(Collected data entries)
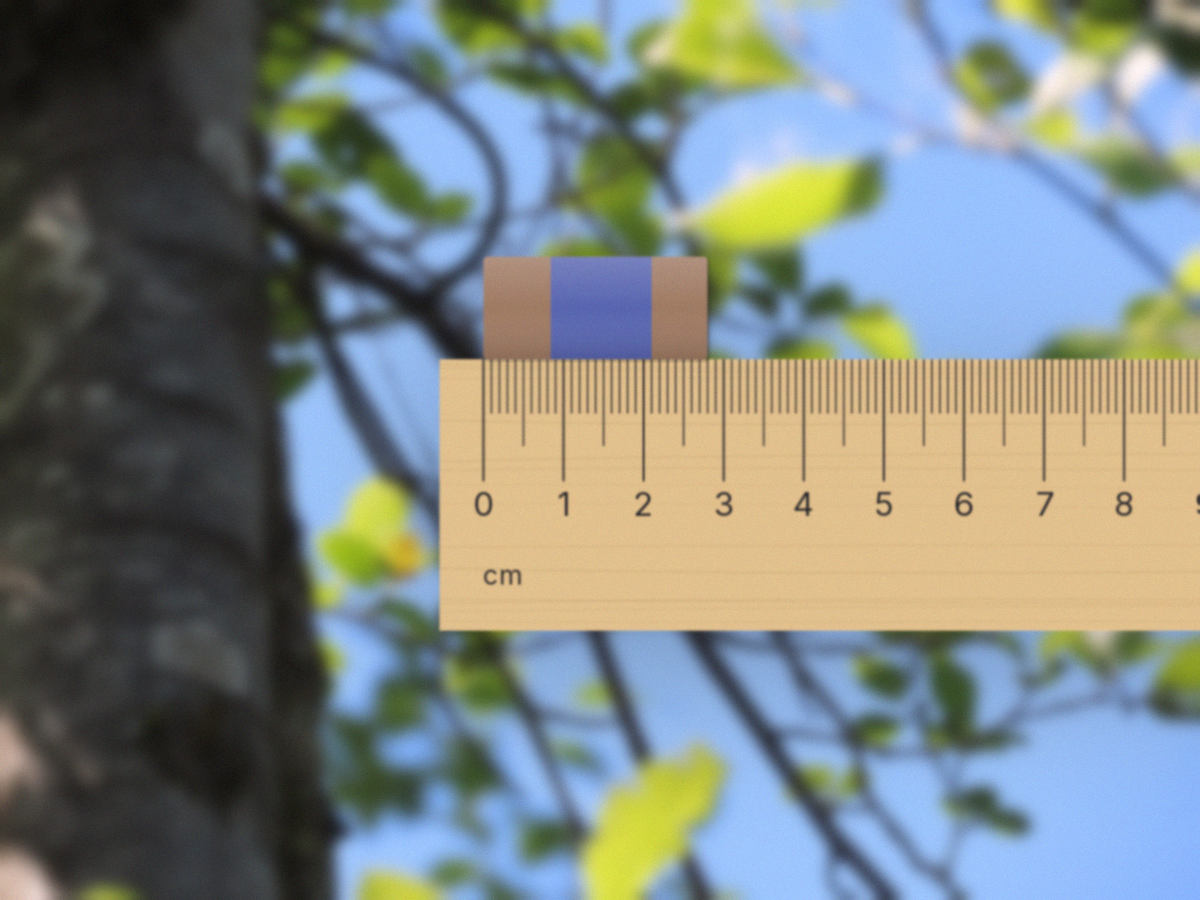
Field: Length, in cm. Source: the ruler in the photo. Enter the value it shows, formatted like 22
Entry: 2.8
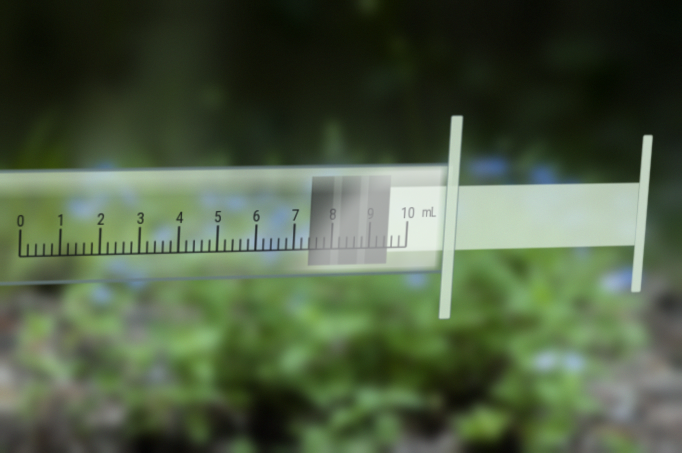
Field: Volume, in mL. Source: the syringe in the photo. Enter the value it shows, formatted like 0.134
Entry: 7.4
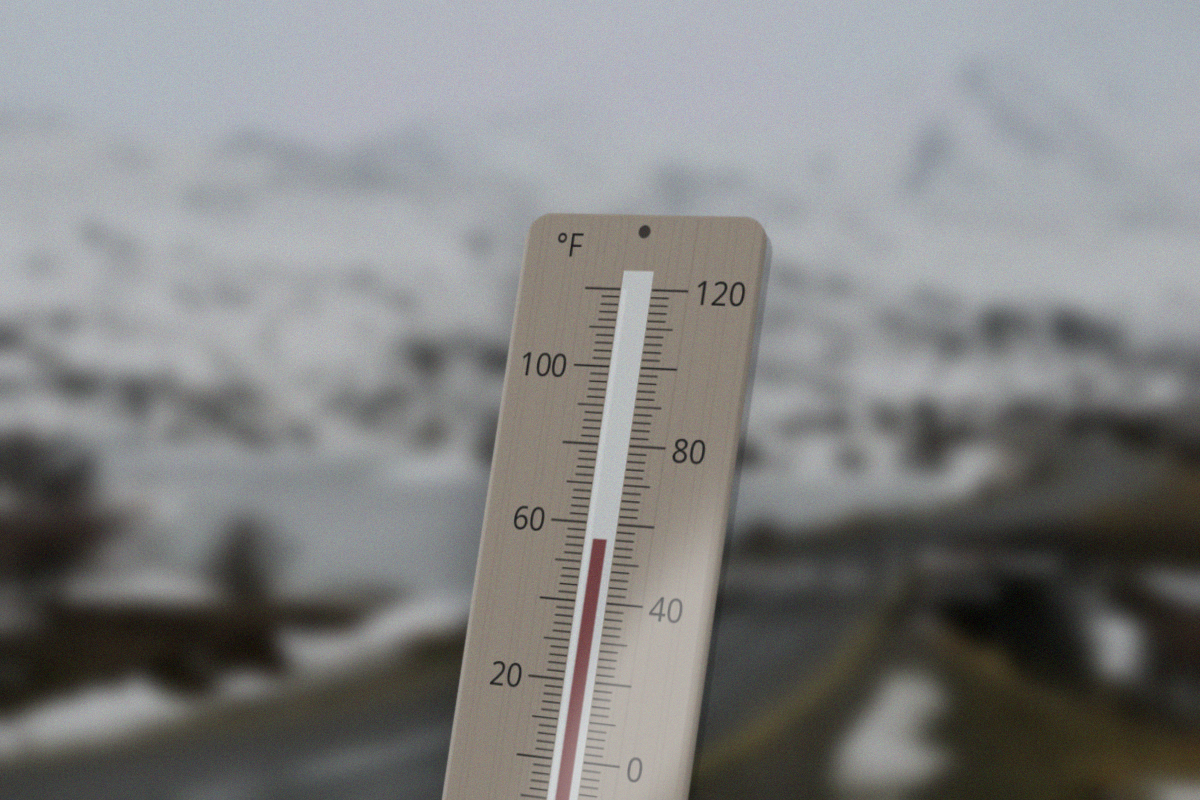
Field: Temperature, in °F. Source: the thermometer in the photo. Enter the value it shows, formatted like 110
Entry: 56
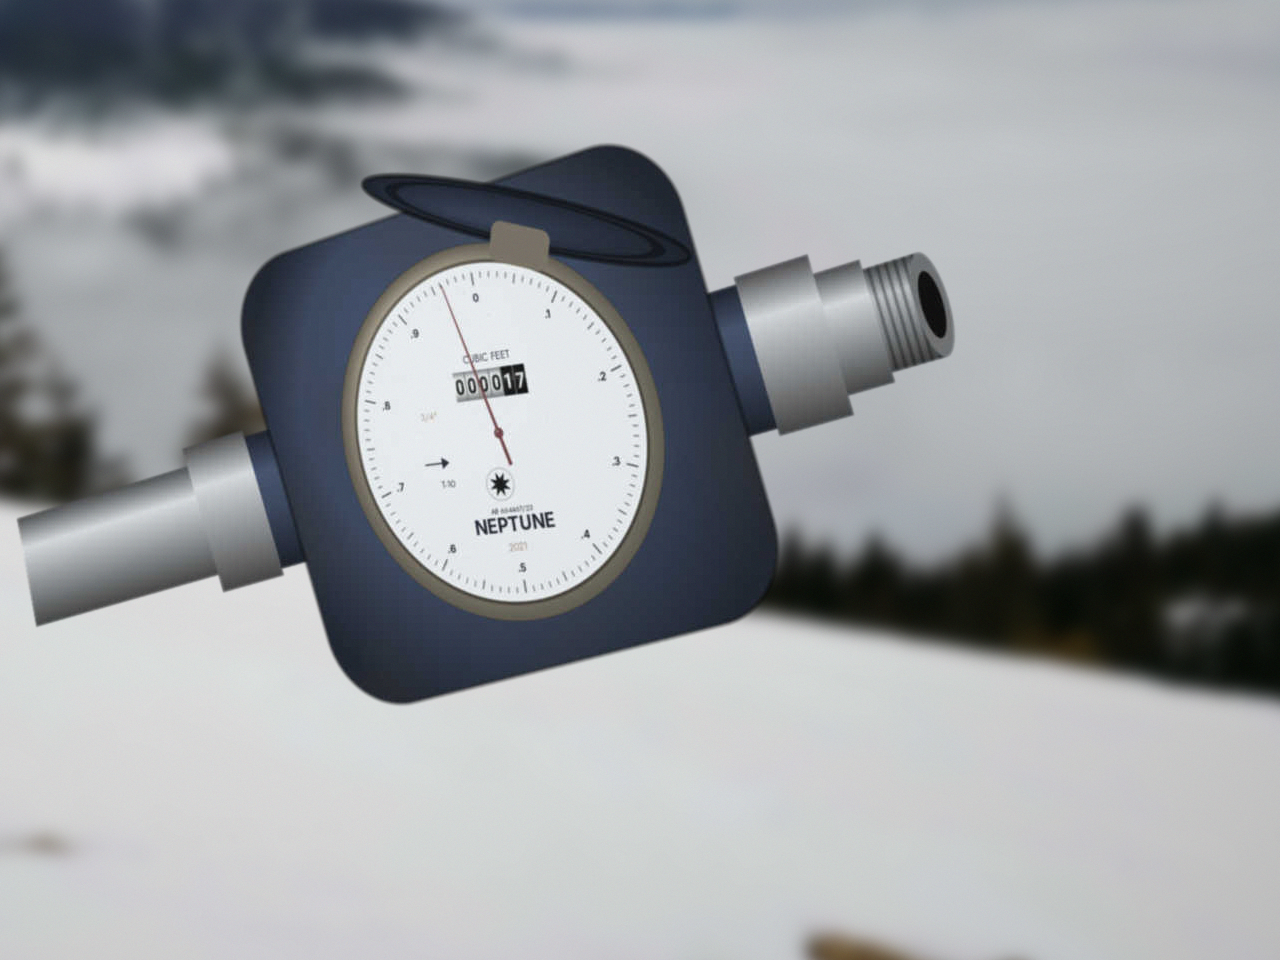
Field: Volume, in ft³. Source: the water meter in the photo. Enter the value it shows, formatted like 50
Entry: 16.96
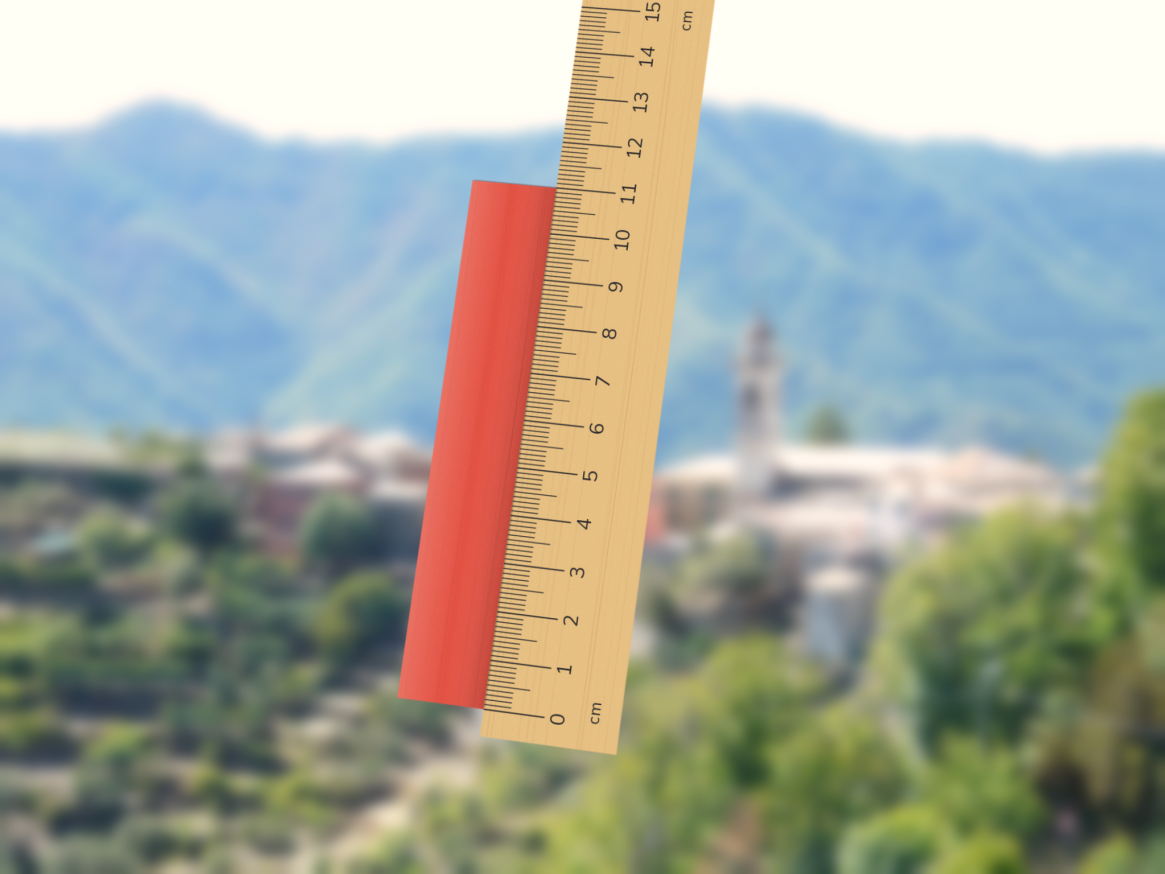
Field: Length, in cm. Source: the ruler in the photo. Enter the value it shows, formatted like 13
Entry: 11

= Task instructions =
Convert the entries above into a JSON list of strings, one string per line, skipping any blank lines. Omit the pictures.

= Solution to this task =
[
  "Field: Length, in cm. Source: the ruler in the photo. Enter the value it shows, formatted like 22",
  "Entry: 2.8",
  "Field: Volume, in mL. Source: the syringe in the photo. Enter the value it shows, formatted like 0.134",
  "Entry: 7.4",
  "Field: Temperature, in °F. Source: the thermometer in the photo. Enter the value it shows, formatted like 110",
  "Entry: 56",
  "Field: Volume, in ft³. Source: the water meter in the photo. Enter the value it shows, formatted like 50",
  "Entry: 16.96",
  "Field: Length, in cm. Source: the ruler in the photo. Enter the value it shows, formatted like 13",
  "Entry: 11"
]